“Aria di Molfetta”, quando il mare diventa memoria
Felice de Trizio, Vittoria Pisani e Sabino Annese
MOLFETTA - C’è un’aria antica che soffia sul palco di “Arie de Mlfette”, uno spettacolo del poliedrico Felice de Trizio che affonda le sue radici nella storia e nelle leggende di una città di mare, trasformando il racconto in un viaggio collettivo tra memoria e immaginazione.
A realizzare questo spettacolo dagli sketch sul venditore di aria di Molfetta, che ricorda il Totò che vendeva la Fontana di Trevi, alle canzoni popolari note e meno note, è stata l’Associazione ArTeatro con protagonisti lo stesso Felice de Trizio insieme a Vittoria Pisani e Sabino Annese in una serata, organizzata dall’Aneb e dal suo presidente Michele Laudadio al teatro della chiesa di s. Pio X.

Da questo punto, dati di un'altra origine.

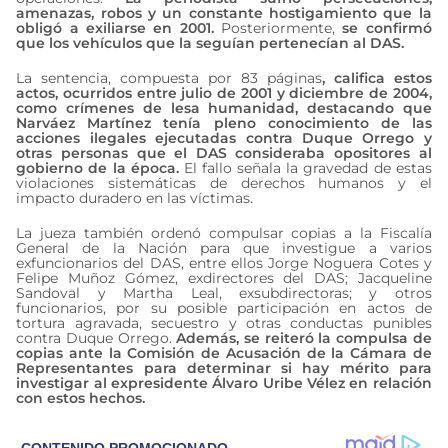
amenazas, robos y un constante hostigamiento que la
obligó a exiliarse en 2001.
Posteriormente,
se confirmó
que los vehículos que la seguían pertenecían al DAS.
La sentencia, compuesta por 83 páginas
, califica estos
actos, ocurridos entre julio de 2001 y diciembre de 2004,
como crímenes de lesa humanidad, destacando que
Narváez Martínez tenía pleno conocimiento de las
acciones ilegales ejecutadas contra Duque Orrego y
otras personas que el DAS consideraba opositores al
gobierno de la época.
El fallo señala la gravedad de estas
violaciones sistemáticas de derechos humanos y el
impacto duradero en las víctimas.
La jueza también ordenó compulsar copias a la Fiscalía
General de la Nación para que investigue a varios
exfuncionarios del DAS, entre ellos Jorge Noguera Cotes y
Felipe Muñoz Gómez, exdirectores del DAS; Jacqueline
Sandoval y Martha Leal, exsubdirectoras; y otros
funcionarios, por su posible participación en actos de
tortura agravada, secuestro y otras conductas punibles
contra Duque Orrego.
Además, se reiteró la compulsa de
copias ante la Comisión de Acusación de la Cámara de
Representantes para determinar si hay mérito para
investigar al expresidente Álvaro Uribe Vélez en relación
con estos hechos.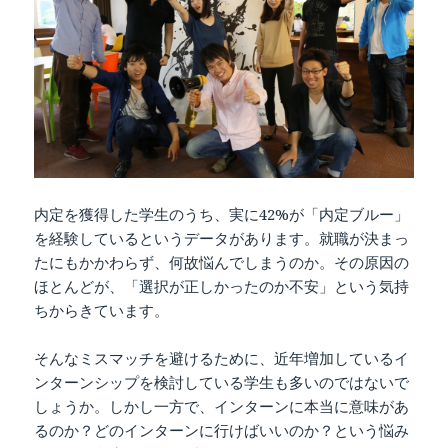
内定を獲得した学生のうち、実に42%が「内定ブルー」
を経験しているというデータがあります。就職が決まっ
たにもかかわらず、何故悩んでしまうのか。その原因の
ほとんどが、「選択が正しかったのか不安」という気持
ちからきています。
そんなミスマッチを避けるために、近年増加しているイ
ンターンシップを検討している学生も多いのではないで
しょうか。しかし一方で、インターンに本当に意味があ
るのか？どのインターンに行けばいいのか？という悩み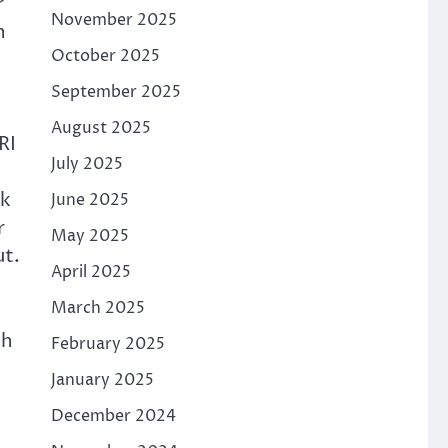
r
November 2025
n
October 2025
September 2025
August 2025
RI
July 2025
uk
June 2025
r
May 2025
ut.
April 2025
March 2025
ah
February 2025
January 2025
December 2024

Il mare è il grande protagonista: confine, minaccia e promessa. Attraverso una narrazione che alterna realtà storica e tradizione orale, lo spettacolo rievoca le incursioni saracene che segnarono profondamente la vita della città, fino agli attacchi che colpirono anche un convento di monache di clausura, episodio emblematico di un passato fatto di paura ma anche di resistenza silenziosa.

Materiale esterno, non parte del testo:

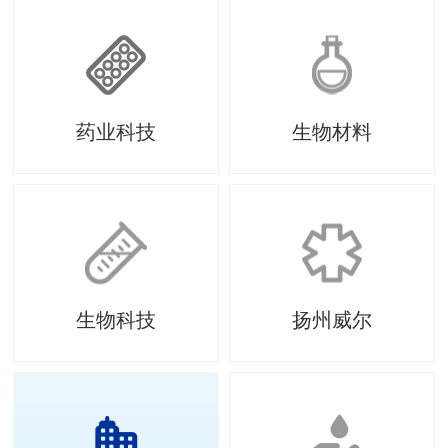
药业科技
生物材料
生物科技
扬州威尔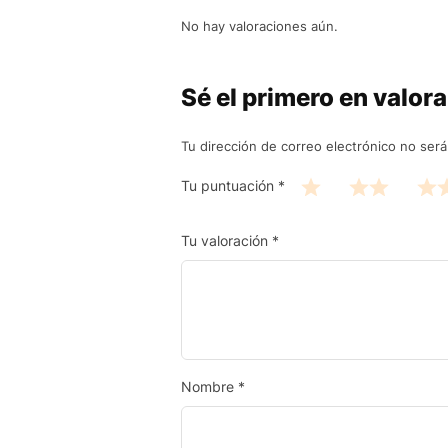
No hay valoraciones aún.
Sé el primero en valo
Tu dirección de correo electrónico no será
Tu puntuación
*
Tu valoración
*
Nombre
*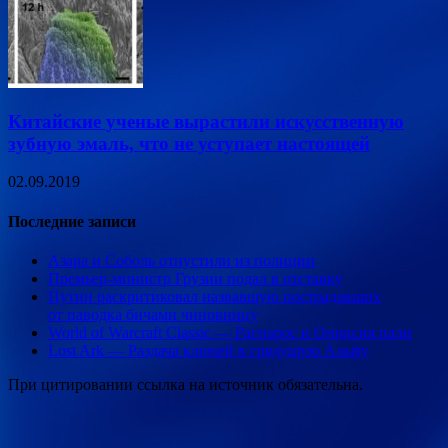
Китайские ученые вырастили искусственную
зубную эмаль, что не уступает настоящей
02.09.2019
Последние записи
Азара и Соболь отпустили из полиции
Премьер-министр Грузии подал в отставку
Путин раскритиковал назвавшую пострадавших
от паводка бичами чиновницу
World of Warcraft Classic — Рагнарос и Ониксия пали
Lost Ark — Раздача ключей в грядущую Альфу
При цитировании ссылка на источник обязательна.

“Re pèiete de re menècèdde” (le pietre delle monacelle, giovani suore di clausura) è tratto da “Una leggenda molfettese” di Gerardo de Marco e racconta, con l’aiuto di immagini della città vecchia, la storia di queste ragazze rinchiuse in un convento all’ingresso del porto, poi invaso dai saraceni e successivamente distrutto e ingoiato dal mare con le sue narrazioni tra favola e un pizzico di realtà difficile da dimostrare, ma che ne fa accrescere il mito.
La forza di Aria di Molfetta sta nella capacità di intrecciare la dimensione storica con quella leggendaria, senza mai appesantire il racconto. Le voci che emergono sono quelle del popolo, dei marinai, delle donne e delle religiose, figure che restituiscono un’immagine corale della città, sospesa tra il fragore delle onde e il raccoglimento della preghiera.
La scena si fa spazio evocativo più che ricostruzione realistica: pochi elementi bastano a suggerire il vento, il sale, l’odore del mare e la tensione di un tempo in cui l’orizzonte poteva improvvisamente trasformarsi in minaccia. È in questo equilibrio tra parola, atmosfera e memoria che lo spettacolo trova la sua cifra più convincente.
Aria di Molfetta non è soltanto un racconto del passato, ma un invito ad ascoltare le storie che ancora abitano i luoghi. Un lavoro di ricerca, fra testi tradizione orale, che restituisce al teatro la sua funzione più autentica: custodire e trasmettere l’identità di una comunità, trasformando la storia in emozione condivisa.